Review papers with raw data transparency

Core mechanistic model (visual + key evidence)

1. PHF2, PHF8 and KIAA1718 form the human KDM7 family — each contains an N-terminal PHD reader and a JmjC catalytic demethylase; this modular architecture links recognition and catalysis (KDM7 family architecture (review)).
2. PHDs bind H3K4me3 (anchoring at active promoters); JmjC removes nearby repressive marks (H3K9me2/1, H3K27me2/1, H4K20me1), converting chromatin to a more permissive state for RNAPII-driven transcription (PHD anchoring & JmjC demethylation (review)).
3. Functional coupling: PHD binding to H3K4me3 can stimulate demethylation of adjacent tails (cis) for some family members (PHF8) but steric constraints or rigid linkers mean different family members show distinct behaviour (KIAA1718 inhibited when bound in cis) (Cis vs trans demethylation (review)).

Why this matters biologically

The review links KDM7 activity to rRNA and mRNA transcriptional co-activation, neuronal differentiation and disease: PHF8 mutations associate with X-linked mental retardation and craniofacial defects; knockdowns in zebrafish and mouse ES cells produce neurodevelopmental phenotypes (Developmental & disease links (review)).

Major strengths

• Integrative: synthesizes structural, biochemical, genomic and genetic data into a cohesive mechanistic model (Integrative synthesis (review)).
• Mechanistic specificity: shows how domain geometry (linker flexibility/rigidity) predicts biochemical outcome — a falsifiable structural-to-function claim (Structure-function predictions (review)).

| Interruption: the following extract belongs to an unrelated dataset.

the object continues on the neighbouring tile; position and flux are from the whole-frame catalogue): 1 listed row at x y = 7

Key limitations, blind spots and potential biases

• Overreliance on domain structures and in vitro assays — full-length protein structures and native nucleosome-context assays are limited (Domain vs full-length limitation (review)).
• Subtle in vivo methylation changes and variable target overlap across studies — raises possibility of context-dependent roles or compensatory mechanisms (Subtle in vivo effects (review)).
• Species/model differences: evidence comes from human cell lines, mouse ES cells, zebrafish and C. elegans; cross-species generalization is not guaranteed (Cross-species caveat (review)).
• Potential for publication bias / positive-result bias in the literature synthesized; the review does not present raw datasets for reanalysis (no supplied underlying data) (Data availability limitation (review)).

What would disprove the central model?

1. Show that PHD binding to H3K4me3 is dispensable for promoter localization and transcriptional co-activation of PHF8/PHF2/KIAA1718 in native cells (genetic separation-of-function mutants).
2. Demonstrate that demethylase catalytic activity is unnecessary for co-activation in physiological contexts (e.g., catalytically dead full-length mutants rescuing loss-of-function phenotypes).
3. Prove consistent in vivo demethylation of the proposed substrates at endogenous loci across relevant neuronal cell types in patient-derived material.

Concise recommended next experiments

• Endogenous CRISPR knock-in of point mutants separating PHD binding from JmjC catalysis, with ChIP-seq and quantitative mass-spec histone PTM profiling in neuronal progenitors.
• Cryo-EM of full-length KDM7 proteins bound to nucleosomes to resolve linker geometry and validate cis vs trans demethylation models.